February S&P CoreLogic Case-Shiller Home Price Index Up 5.9% Over Last Year… After a long sideways move, the price index ticked higher.
What it means – The long plateau had me concerned that the next move would be lower. Based on modest income gains, rising mortgage rates, and tough lending standards, real estate had all the markings of an industry about to roll over. And yet, here we are. Prices are still climbing.
The small number of homes for sale means that buyers have to fight for inventory, leading to bidding wars in several markets.
I have no idea how long this can last, but the time to sell is when the market is hot.
Durable Goods Orders Up 0.7% in March, Down 0.2% Excluding Aircraft… Both numbers were short of expectations.
What it means – Drilling down even more, core capital goods orders (which excludes aircraft and defense spending) increased a mere 0.2% last month. They are up only 3.0% over last year, and saw gains in shipments.
Getting more orders out the door this month creates a drag on orders for next month, so it’s not a good sign. Durable goods orders have been muted for some time, so none of this is a surprise. It just affirms our weak forecast for GDP in both the first quarter, and now the second too.
The European Central Bank (ECB) Makes No Changes… The benchmark rate is still 0.00%, the deposit rate is negative 0.40%, and the bank did not change any of its guidance.
What it means – Think about those numbers. The central bank for the largest economic bloc on the planet held deposit rates at negative 0.40%, and its benchmark lending rate at 0.00%. The “no change” status of its outlook means that the bankers still see inflation below their target rate of just above 2%, and subpar GDP growth for years to come. And the ECB is still printing more than $60 billion a month to buy bonds. It’s amazing that we’ve become complacent and now think of these numbers as normal.

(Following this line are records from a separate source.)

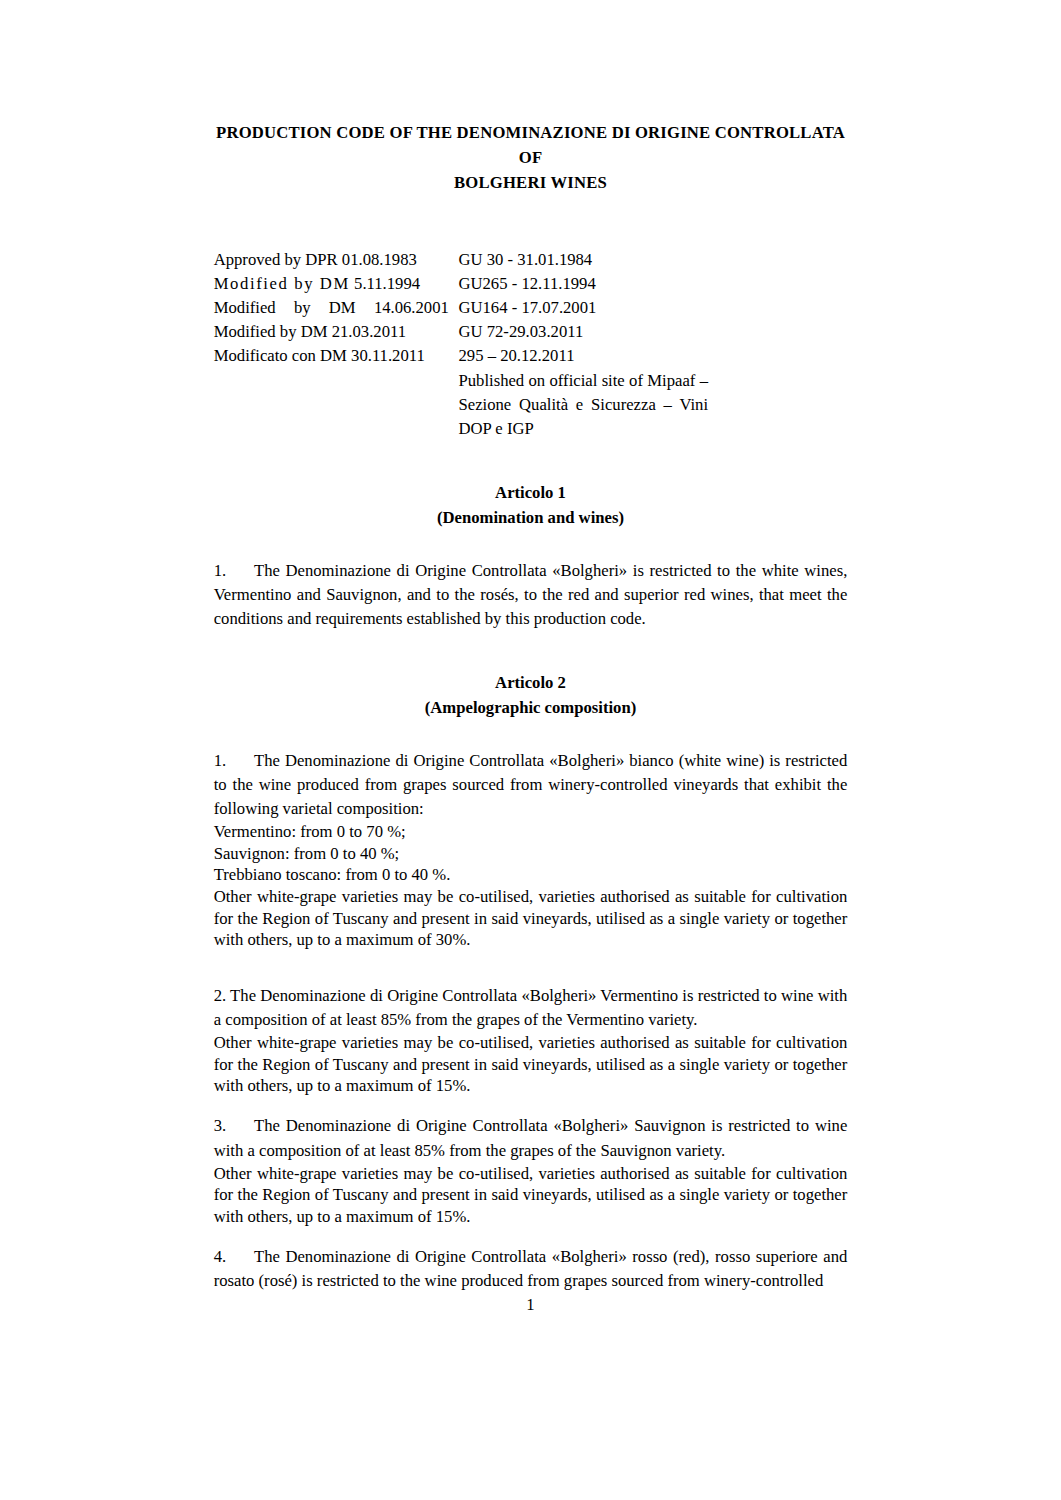PRODUCTION CODE OF THE DENOMINAZIONE DI ORIGINE CONTROLLATA OF
BOLGHERI WINES
| Approved by DPR 01.08.1983 | GU 30 - 31.01.1984 |
| Modified by DM 5.11.1994 | GU265 - 12.11.1994 |
| Modified by DM 14.06.2001 | GU164 - 17.07.2001 |
| Modified by DM 21.03.2011 | GU 72-29.03.2011 |
| Modificato con DM 30.11.2011 | 295 – 20.12.2011 |
| | Published on official site of Mipaaf – Sezione Qualità e Sicurezza – Vini DOP e IGP |
Articolo 1(Denomination and wines)
1. The Denominazione di Origine Controllata «Bolgheri» is restricted to the white wines, Vermentino and Sauvignon, and to the rosés, to the red and superior red wines, that meet the conditions and requirements established by this production code.
Articolo 2(Ampelographic composition)
1. The Denominazione di Origine Controllata «Bolgheri» bianco (white wine) is restricted to the wine produced from grapes sourced from winery-controlled vineyards that exhibit the following varietal composition:
Vermentino: from 0 to 70 %;
Sauvignon: from 0 to 40 %;
Trebbiano toscano: from 0 to 40 %.
Other white-grape varieties may be co-utilised, varieties authorised as suitable for cultivation for the Region of Tuscany and present in said vineyards, utilised as a single variety or together with others, up to a maximum of 30%.
2. The Denominazione di Origine Controllata «Bolgheri» Vermentino is restricted to wine with a composition of at least 85% from the grapes of the Vermentino variety.
Other white-grape varieties may be co-utilised, varieties authorised as suitable for cultivation for the Region of Tuscany and present in said vineyards, utilised as a single variety or together with others, up to a maximum of 15%.
3. The Denominazione di Origine Controllata «Bolgheri» Sauvignon is restricted to wine with a composition of at least 85% from the grapes of the Sauvignon variety.
Other white-grape varieties may be co-utilised, varieties authorised as suitable for cultivation for the Region of Tuscany and present in said vineyards, utilised as a single variety or together with others, up to a maximum of 15%.
4. The Denominazione di Origine Controllata «Bolgheri» rosso (red), rosso superiore and rosato (rosé) is restricted to the wine produced from grapes sourced from winery-controlled
1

ECB President Draghi and his compatriots might tell us this is status quo, but there is trouble under the surface. The Eurozone is still grappling with a banking crisis. Non-performing loans make up almost 20% of Italian loans, and close to half of Greek loans. And those countries owe Germany a lot of money. It wouldn’t take much of a crisis for the entire system to fall apart.
President Trump Proposes Tax Reform... The president issued a brief proposal that calls for simplifying the tax code by reducing the tax brackets, lowering tax rates, and eliminating deductions.
What it means – “Brief” is an understatement. At all of one page, the proposal was a bit short on details. The plan did call for eliminating deductions like local and state taxes, which won’t sit well with residents in high tax areas like New York City and San Francisco. It also called for reducing corporate taxes to 15%, on par with those of other nations. Like anything else, the devil is in the details.
Can we reduce the complexity of our tax code without materially changing how much tax we collect, and not shift the burden dramatically? That’s a tall order, but it’s doable. If nothing else, perhaps we can get rid of the entire tax planning and tax avoidance industry in the U.S., focusing the money spent on those endeavors on more productive projects.
Nordstrom Offers Mud-Caked Jeans for $425… The upscale retailer also offers pre-stained denim jackets.
What it means – Offering and selling are two different things, but I’ve got to believe that someone, somewhere, thinks that half a grand for jeans soaked in mud is just the ticket. But where do you wear them? A monster truck show, or tractor pull? Would the same people who spend $425 for such an item go to such events?
And if we’re seriously discussing the topic, then let’s figure out what kind of mud was used. Is it red dirt from the Southeast, or black clay from the Midwest? Is there a market in muddy jeans from different parts of the country?